### Required work
Start at the line below containing "31: (468, 364, 1.71)" and stop at the line containing "37: (353, 499, 1.62)". Repeat every line of that stretch exactly, and nothing outside it.

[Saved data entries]
Segment Open
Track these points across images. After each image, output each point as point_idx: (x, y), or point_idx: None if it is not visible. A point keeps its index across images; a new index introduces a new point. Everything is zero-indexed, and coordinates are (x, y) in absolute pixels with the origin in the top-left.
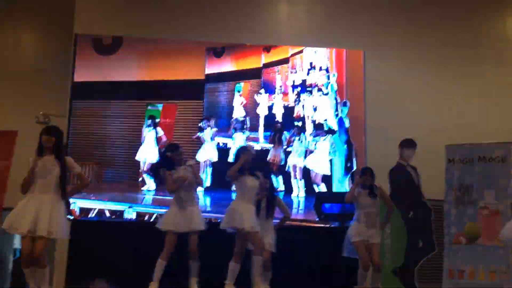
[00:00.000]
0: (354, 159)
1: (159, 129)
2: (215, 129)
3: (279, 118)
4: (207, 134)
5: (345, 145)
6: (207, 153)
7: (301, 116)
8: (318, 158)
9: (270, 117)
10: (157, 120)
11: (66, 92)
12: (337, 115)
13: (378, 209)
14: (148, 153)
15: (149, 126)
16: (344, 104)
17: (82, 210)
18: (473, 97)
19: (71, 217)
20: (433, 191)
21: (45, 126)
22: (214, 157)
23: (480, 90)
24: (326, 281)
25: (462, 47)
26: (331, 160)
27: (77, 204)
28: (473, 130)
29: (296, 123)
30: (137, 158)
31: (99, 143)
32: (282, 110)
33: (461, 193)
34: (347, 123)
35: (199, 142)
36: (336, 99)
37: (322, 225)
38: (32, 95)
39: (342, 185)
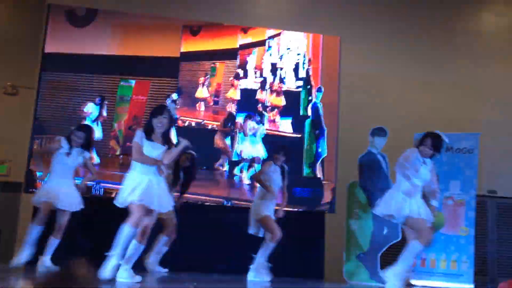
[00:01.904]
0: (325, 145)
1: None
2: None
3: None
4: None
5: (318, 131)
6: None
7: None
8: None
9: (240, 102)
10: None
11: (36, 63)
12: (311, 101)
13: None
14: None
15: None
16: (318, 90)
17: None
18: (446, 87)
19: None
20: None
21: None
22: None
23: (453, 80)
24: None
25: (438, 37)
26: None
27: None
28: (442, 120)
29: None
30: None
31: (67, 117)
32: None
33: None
Segment Closed
Segment Open
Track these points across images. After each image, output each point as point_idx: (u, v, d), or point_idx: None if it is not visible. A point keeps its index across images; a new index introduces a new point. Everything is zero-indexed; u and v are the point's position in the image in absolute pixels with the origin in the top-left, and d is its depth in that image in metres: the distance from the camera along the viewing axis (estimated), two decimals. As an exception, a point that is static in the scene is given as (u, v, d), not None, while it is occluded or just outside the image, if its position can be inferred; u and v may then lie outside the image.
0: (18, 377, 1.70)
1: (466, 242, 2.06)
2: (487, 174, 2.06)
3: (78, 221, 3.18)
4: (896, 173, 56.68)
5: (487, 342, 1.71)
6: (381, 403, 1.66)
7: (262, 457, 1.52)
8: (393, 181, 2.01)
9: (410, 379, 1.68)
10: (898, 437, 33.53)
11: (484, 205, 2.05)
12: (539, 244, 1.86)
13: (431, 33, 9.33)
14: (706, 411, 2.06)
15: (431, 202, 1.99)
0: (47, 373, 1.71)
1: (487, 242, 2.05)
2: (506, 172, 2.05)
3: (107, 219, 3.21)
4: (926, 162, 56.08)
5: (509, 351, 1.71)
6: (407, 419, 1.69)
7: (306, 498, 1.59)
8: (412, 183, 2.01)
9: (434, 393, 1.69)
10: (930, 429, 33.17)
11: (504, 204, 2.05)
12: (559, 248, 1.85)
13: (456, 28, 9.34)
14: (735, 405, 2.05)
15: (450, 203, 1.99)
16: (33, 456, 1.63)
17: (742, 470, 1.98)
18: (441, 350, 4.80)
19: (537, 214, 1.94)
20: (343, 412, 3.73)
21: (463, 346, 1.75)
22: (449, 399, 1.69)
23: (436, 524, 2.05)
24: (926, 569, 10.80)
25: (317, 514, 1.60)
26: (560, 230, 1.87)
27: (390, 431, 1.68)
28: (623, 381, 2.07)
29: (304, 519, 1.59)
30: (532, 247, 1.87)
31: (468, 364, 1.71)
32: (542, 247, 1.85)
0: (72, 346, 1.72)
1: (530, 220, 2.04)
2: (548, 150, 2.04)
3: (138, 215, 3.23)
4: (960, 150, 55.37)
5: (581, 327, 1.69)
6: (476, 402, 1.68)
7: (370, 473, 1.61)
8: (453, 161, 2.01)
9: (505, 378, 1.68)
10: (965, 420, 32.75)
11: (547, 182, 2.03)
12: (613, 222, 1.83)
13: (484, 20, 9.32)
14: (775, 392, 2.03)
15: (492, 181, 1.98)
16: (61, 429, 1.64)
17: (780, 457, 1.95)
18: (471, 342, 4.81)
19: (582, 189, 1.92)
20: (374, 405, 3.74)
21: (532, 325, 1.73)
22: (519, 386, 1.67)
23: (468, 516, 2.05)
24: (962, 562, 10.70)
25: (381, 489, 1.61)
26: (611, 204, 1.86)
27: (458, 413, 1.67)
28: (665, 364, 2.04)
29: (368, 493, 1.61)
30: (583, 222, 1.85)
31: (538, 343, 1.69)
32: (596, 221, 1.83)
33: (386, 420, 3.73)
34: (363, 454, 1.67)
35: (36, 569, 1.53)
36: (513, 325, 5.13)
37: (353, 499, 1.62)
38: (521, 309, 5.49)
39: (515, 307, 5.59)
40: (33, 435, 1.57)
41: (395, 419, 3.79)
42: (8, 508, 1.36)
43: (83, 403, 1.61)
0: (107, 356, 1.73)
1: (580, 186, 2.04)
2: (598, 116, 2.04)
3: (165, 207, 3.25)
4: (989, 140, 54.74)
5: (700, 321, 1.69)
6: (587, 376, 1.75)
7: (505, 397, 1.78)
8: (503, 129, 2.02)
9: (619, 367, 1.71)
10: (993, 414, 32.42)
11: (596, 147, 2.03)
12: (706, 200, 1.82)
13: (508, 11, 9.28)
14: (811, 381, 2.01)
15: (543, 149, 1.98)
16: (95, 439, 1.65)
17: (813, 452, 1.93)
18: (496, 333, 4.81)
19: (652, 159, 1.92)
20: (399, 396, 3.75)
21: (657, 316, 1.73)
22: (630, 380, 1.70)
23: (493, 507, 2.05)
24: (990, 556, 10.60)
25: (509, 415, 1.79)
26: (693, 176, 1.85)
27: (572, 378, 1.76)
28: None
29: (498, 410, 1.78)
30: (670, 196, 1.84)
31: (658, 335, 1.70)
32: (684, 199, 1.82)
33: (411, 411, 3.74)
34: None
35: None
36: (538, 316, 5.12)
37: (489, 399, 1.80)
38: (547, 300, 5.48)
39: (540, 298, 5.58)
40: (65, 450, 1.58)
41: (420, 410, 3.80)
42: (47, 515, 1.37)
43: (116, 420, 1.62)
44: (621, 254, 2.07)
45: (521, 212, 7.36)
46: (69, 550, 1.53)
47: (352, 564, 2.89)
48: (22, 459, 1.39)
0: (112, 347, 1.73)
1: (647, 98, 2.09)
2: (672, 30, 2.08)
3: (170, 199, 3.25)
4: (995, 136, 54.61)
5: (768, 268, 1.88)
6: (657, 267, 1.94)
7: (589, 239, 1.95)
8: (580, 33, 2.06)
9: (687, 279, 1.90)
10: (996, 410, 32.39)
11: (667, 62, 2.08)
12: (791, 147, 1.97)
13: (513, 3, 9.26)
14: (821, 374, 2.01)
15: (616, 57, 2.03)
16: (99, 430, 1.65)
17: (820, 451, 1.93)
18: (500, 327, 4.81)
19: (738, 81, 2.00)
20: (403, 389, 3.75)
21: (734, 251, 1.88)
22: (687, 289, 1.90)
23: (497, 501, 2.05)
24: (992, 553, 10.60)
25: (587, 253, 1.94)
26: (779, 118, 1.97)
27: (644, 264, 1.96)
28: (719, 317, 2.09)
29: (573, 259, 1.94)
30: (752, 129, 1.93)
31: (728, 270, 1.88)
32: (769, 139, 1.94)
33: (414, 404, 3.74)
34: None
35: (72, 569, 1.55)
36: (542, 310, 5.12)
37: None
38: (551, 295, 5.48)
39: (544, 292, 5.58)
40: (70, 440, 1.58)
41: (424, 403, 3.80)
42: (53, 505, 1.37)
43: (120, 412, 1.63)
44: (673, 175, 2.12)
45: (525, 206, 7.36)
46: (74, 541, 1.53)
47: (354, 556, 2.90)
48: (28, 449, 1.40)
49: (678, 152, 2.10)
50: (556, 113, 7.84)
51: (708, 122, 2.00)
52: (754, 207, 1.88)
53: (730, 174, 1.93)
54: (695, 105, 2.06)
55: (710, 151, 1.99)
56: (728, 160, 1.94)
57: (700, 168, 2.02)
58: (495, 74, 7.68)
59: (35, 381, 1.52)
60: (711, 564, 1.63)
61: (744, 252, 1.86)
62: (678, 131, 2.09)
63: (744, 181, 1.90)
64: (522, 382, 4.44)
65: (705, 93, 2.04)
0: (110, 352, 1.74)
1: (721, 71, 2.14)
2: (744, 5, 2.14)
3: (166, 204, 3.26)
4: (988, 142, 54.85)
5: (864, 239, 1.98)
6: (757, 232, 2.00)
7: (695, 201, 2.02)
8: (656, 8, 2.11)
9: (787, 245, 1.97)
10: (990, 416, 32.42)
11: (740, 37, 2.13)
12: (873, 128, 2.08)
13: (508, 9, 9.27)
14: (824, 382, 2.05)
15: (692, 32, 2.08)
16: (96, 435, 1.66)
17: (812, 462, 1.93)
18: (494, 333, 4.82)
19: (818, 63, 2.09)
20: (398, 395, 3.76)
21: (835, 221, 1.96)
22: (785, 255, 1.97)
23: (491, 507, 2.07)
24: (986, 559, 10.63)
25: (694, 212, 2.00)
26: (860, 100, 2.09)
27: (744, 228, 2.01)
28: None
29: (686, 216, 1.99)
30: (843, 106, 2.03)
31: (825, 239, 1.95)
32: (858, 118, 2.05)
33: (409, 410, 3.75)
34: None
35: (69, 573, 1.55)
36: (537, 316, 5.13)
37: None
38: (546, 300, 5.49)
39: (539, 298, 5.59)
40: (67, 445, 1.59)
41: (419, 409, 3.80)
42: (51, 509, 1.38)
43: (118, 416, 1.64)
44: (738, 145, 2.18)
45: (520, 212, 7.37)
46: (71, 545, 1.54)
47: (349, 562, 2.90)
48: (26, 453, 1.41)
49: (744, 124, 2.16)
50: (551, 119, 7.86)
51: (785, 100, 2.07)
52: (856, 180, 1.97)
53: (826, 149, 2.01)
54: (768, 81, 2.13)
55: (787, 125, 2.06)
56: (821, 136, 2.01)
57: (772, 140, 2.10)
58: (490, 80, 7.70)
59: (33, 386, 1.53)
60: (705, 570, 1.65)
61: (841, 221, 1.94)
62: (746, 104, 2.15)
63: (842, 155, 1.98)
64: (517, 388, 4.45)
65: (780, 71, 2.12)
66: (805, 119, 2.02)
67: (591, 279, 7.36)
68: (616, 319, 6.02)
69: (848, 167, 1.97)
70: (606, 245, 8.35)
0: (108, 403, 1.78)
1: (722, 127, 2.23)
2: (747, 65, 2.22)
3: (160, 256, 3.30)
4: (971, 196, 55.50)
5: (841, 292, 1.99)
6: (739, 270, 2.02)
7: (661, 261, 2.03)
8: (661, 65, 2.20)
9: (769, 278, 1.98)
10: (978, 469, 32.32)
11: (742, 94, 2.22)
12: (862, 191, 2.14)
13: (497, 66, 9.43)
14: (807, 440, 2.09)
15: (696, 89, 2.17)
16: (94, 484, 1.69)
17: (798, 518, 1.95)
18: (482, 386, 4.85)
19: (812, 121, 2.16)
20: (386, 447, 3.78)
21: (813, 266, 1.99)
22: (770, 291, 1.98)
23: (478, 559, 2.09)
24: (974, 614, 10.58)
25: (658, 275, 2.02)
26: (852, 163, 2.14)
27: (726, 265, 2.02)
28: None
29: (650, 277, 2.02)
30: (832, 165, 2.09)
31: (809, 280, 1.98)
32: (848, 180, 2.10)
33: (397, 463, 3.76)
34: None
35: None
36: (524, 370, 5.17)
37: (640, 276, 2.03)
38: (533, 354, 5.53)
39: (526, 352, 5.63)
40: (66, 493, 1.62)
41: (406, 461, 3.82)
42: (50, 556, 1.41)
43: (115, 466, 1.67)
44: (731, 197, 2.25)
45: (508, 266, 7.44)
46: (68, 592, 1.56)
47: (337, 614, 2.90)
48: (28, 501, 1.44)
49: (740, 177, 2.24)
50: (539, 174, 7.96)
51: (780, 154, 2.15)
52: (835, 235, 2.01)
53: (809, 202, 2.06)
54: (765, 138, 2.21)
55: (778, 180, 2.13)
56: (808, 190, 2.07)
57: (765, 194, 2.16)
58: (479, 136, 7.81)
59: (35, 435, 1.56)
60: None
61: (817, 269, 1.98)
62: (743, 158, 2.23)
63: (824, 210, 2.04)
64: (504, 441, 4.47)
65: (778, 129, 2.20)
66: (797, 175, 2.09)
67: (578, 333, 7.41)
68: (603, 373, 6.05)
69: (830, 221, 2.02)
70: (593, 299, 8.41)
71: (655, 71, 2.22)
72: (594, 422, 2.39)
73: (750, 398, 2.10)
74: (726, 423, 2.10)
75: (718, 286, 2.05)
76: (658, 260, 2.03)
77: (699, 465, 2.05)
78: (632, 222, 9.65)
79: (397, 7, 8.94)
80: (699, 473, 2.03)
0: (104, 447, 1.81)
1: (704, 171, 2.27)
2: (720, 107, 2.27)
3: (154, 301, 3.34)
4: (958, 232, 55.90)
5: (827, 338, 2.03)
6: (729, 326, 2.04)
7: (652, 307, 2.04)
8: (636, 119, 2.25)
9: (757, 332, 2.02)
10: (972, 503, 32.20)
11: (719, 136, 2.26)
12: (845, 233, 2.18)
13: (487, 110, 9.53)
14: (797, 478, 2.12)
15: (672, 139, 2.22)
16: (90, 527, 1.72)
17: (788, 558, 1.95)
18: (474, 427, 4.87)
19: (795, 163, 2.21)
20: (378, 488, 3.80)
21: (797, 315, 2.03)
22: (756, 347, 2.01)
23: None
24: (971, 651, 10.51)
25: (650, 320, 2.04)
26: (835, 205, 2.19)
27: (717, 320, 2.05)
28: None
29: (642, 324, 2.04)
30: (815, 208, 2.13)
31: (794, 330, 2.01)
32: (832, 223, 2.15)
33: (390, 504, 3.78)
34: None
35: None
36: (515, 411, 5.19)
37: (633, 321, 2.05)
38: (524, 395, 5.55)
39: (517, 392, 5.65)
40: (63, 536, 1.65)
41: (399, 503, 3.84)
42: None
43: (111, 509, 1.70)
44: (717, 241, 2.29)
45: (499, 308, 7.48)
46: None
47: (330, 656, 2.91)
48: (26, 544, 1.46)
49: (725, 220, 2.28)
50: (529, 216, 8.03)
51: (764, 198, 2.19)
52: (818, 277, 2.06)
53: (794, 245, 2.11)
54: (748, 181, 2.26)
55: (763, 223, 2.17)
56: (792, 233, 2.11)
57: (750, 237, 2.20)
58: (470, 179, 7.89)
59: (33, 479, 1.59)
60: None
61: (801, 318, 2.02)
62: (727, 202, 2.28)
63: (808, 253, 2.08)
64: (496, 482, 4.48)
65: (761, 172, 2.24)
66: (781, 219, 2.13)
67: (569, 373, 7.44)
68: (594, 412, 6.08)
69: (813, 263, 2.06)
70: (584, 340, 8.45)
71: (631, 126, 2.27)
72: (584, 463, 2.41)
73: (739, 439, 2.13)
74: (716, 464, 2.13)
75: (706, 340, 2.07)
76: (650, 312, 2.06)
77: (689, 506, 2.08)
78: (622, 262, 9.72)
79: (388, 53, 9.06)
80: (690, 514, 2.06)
Segment Closed
### Answer to the exercise
31: (468, 364, 1.71)
32: (542, 247, 1.85)
0: (72, 346, 1.72)
1: (530, 220, 2.04)
2: (548, 150, 2.04)
3: (138, 215, 3.23)
4: (960, 150, 55.37)
5: (581, 327, 1.69)
6: (476, 402, 1.68)
7: (370, 473, 1.61)
8: (453, 161, 2.01)
9: (505, 378, 1.68)
10: (965, 420, 32.75)
11: (547, 182, 2.03)
12: (613, 222, 1.83)
13: (484, 20, 9.32)
14: (775, 392, 2.03)
15: (492, 181, 1.98)
16: (61, 429, 1.64)
17: (780, 457, 1.95)
18: (471, 342, 4.81)
19: (582, 189, 1.92)
20: (374, 405, 3.74)
21: (532, 325, 1.73)
22: (519, 386, 1.67)
23: (468, 516, 2.05)
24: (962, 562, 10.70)
25: (381, 489, 1.61)
26: (611, 204, 1.86)
27: (458, 413, 1.67)
28: (665, 364, 2.04)
29: (368, 493, 1.61)
30: (583, 222, 1.85)
31: (538, 343, 1.69)
32: (596, 221, 1.83)
33: (386, 420, 3.73)
34: (363, 454, 1.67)
35: (36, 569, 1.53)
36: (513, 325, 5.13)
37: (353, 499, 1.62)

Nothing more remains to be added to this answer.